*PROBLEM TO WORK ON*
Can you rewrite the entries below with "Цены" in place of "Прайс-лист" and everything else unchanged?

*THE INPUT*
● ● ● ● ● ● ●

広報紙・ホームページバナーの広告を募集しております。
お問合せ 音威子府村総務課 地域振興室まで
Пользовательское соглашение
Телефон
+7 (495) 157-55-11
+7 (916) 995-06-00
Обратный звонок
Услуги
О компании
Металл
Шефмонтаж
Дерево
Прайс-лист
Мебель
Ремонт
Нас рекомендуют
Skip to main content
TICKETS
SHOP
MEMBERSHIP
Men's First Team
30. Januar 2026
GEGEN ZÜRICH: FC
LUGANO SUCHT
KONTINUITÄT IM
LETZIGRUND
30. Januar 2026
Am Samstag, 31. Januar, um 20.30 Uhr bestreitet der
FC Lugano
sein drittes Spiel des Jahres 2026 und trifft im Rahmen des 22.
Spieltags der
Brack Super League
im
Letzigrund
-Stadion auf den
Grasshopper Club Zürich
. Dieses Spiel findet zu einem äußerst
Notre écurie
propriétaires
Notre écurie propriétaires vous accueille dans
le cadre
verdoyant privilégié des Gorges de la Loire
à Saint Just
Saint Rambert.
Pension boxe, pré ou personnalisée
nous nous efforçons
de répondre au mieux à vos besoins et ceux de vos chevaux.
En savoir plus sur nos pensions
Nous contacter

● ● ● ● ● ● ●

*RESPONSE BOX*
広報紙・ホームページバナーの広告を募集しております。
お問合せ 音威子府村総務課 地域振興室まで
Пользовательское соглашение
Телефон
+7 (495) 157-55-11
+7 (916) 995-06-00
Обратный звонок
Услуги
О компании
Металл
Шефмонтаж
Дерево
Цены
Мебель
Ремонт
Нас рекомендуют
Skip to main content
TICKETS
SHOP
MEMBERSHIP
Men's First Team
30. Januar 2026
GEGEN ZÜRICH: FC
LUGANO SUCHT
KONTINUITÄT IM
LETZIGRUND
30. Januar 2026
Am Samstag, 31. Januar, um 20.30 Uhr bestreitet der
FC Lugano
sein drittes Spiel des Jahres 2026 und trifft im Rahmen des 22.
Spieltags der
Brack Super League
im
Letzigrund
-Stadion auf den
Grasshopper Club Zürich
. Dieses Spiel findet zu einem äußerst
Notre écurie
propriétaires
Notre écurie propriétaires vous accueille dans
le cadre
verdoyant privilégié des Gorges de la Loire
à Saint Just
Saint Rambert.
Pension boxe, pré ou personnalisée
nous nous efforçons
de répondre au mieux à vos besoins et ceux de vos chevaux.
En savoir plus sur nos pensions
Nous contacter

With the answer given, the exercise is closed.